Inspired by Patients
Some of our patients’ most serious needs today are in the field of hematology, and we are committed to significantly improving the health and lives of people with rare blood disorders around the world through groundbreaking science.
Our Rare Blood Disorders franchise is positioned for growth with a hemophilia portfolio, an approved treatment in Europe for acquired Thrombotic Thrombocytopenic Purpura (aTTP), and the potential to launch several more therapies over the next five years, providing the opportunity to bring new therapies to patients who currently have few options.
Hemophilia is a rare genetic disorder in which a person’s blood does not clot normally because of insufficient levels of certain clotting factors. People with hemophilia may bleed spontaneously or for a prolonged period of time after an injury due to deficient clotting (1). While hemophilia is most often an inherited condition, almost a third of people diagnosed do not have a family history. There are an estimated 400,000 people worldwide living with hemophilia, however, 75% do not have access to adequate treatment or care. Hemophilia does not discriminate – all races and ethnic groups are affected (2).
Our first innovative medicines to treat hemophilia were launched in 2014. Since then, we have developed a hemophilia portfolio with a pipeline of investigational therapies designed to address the serious unmet needs of people living with hemophilia. We are currently in a late-stage clinical trial exploring an investigational treatment designed to provide targeted protection for people living with hemophilia A or B, with and without inhibitors. Committed to the discovery and development of new medicines, we also have a novel factor VIII therapy in early clinical development for people with hemophilia A.
A Commitment to Patients Around the World
We are guided by a deep appreciation and understanding of what it means to live with hemophilia, and we learn by listening to the community – patients, caregivers, physicians, and advocacy groups.
Globally, we are helping to lead the transformation of hemophilia treatment in the developing world, where people with severe hemophilia often don’t survive to adulthood. Together with Sobi, an international rare diseases company, we have pledged the single largest donation of hemophilia factor therapy in history: up to one billion International Units (IUs) of clotting factor over 10 years, beginning with up to 500 million IUs to the World Federation of Hemophilia Humanitarian Aid Program over a period up to five years. This is an important first step toward providing a predictable and sustainable.
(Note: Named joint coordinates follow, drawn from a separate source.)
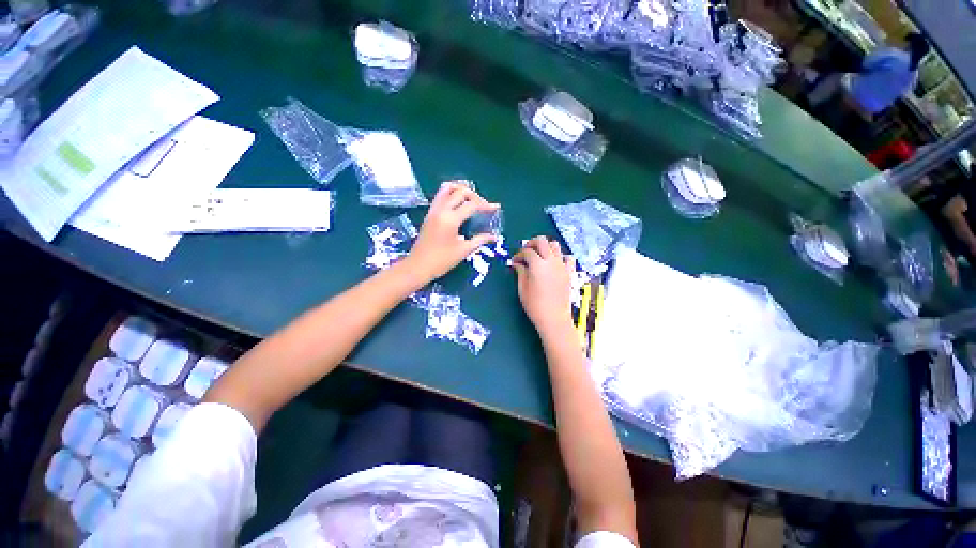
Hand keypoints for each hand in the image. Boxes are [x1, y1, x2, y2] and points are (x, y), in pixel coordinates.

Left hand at [405, 182, 499, 281]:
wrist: (418, 266)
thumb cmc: (442, 261)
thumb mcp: (463, 251)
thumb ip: (480, 240)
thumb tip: (494, 237)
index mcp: (451, 219)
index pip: (471, 205)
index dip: (486, 205)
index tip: (496, 208)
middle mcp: (441, 210)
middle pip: (460, 192)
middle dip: (475, 196)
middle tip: (483, 206)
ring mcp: (433, 210)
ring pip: (447, 188)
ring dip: (461, 190)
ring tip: (471, 199)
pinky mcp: (429, 214)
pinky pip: (440, 196)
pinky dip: (452, 195)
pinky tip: (459, 205)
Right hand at [512, 236, 574, 334]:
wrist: (554, 318)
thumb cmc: (535, 305)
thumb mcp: (522, 288)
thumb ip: (520, 272)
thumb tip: (516, 263)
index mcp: (537, 264)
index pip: (527, 251)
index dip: (518, 254)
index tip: (514, 262)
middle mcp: (551, 261)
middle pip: (542, 241)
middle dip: (531, 243)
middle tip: (526, 252)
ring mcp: (562, 265)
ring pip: (555, 245)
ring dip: (546, 247)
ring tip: (539, 256)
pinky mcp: (569, 272)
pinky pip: (568, 258)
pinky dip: (561, 257)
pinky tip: (555, 263)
Acquired Thrombotic Thrombocytopenic Purpura (aTTP)
aTTP is a rare, life-threatening, autoimmune-based, blood disorder characterized by extensive clot formation in small blood vessels throughout the body, leading to a very low platelet count, loss of red blood cells and restricted blood supply to parts of the body. It can result in widespread organ damage especially in the brain and heart.
In 2018, in Europe, we launched the first approved treatment for aTTP, bringing a new treatment option to patients who previously had none. We have also filed this treatment for approval with the FDA in the United States.
Cold Agglutinin Disease (CAD)
CAD is a severe, chronic, blood disorder that results in the immune system mistakenly destroying red blood cells. People with CAD suffer from chronic and severe anemia due to the high rate of red blood cell destruction. In addition to anemia, people affected by CAD are more likely to experience stroke and heart attack as a result of blood clots in arteries, and deep vein thrombosis and pulmonary embolism as a result of blood clots in the veins.
We are currently conducting late-stage clinical trials of an investigational therapy for the treatment of cold agglutinin disease (CAD), which has no approved treatments today.
Sickle Cell Disease and Beta Thalassemia
In partnership with Sangamo, we are developing gene-edited cell therapies with the aim of providing a one-time, lasting treatment for people living with sickle cell disease or beta thalassemia. These lifelong rare blood disorders are triggered by genetic mutations. Currently, patients have few treatment options.